- _Input data_
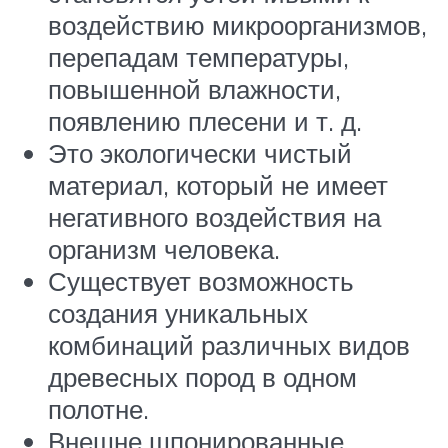
воздействию микроорганизмов,
перепадам температуры,
повышенной влажности,
появлению плесени и т. д.
Это экологически чистый
материал, который не имеет
негативного воздействия на
организм человека.
Существует возможность
создания уникальных
комбинаций различных видов
древесных пород в одном
полотне.
Внешне шпонированные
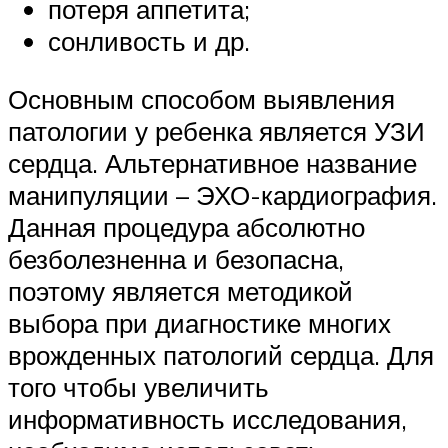
потеря аппетита;
сонливость и др.
Основным способом выявления
патологии у ребенка является УЗИ
сердца. Альтернативное название
манипуляции – ЭХО-кардиография.
Данная процедура абсолютно
безболезненна и безопасна,
поэтому является методикой
выбора при диагностике многих
врожденных патологий сердца. Для
того чтобы увеличить
информативность исследования,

- _Your objective_
Could you copy each line of the material that holds "сердца"?

- _Task result_
сердца. Альтернативное название
врожденных патологий сердца. Для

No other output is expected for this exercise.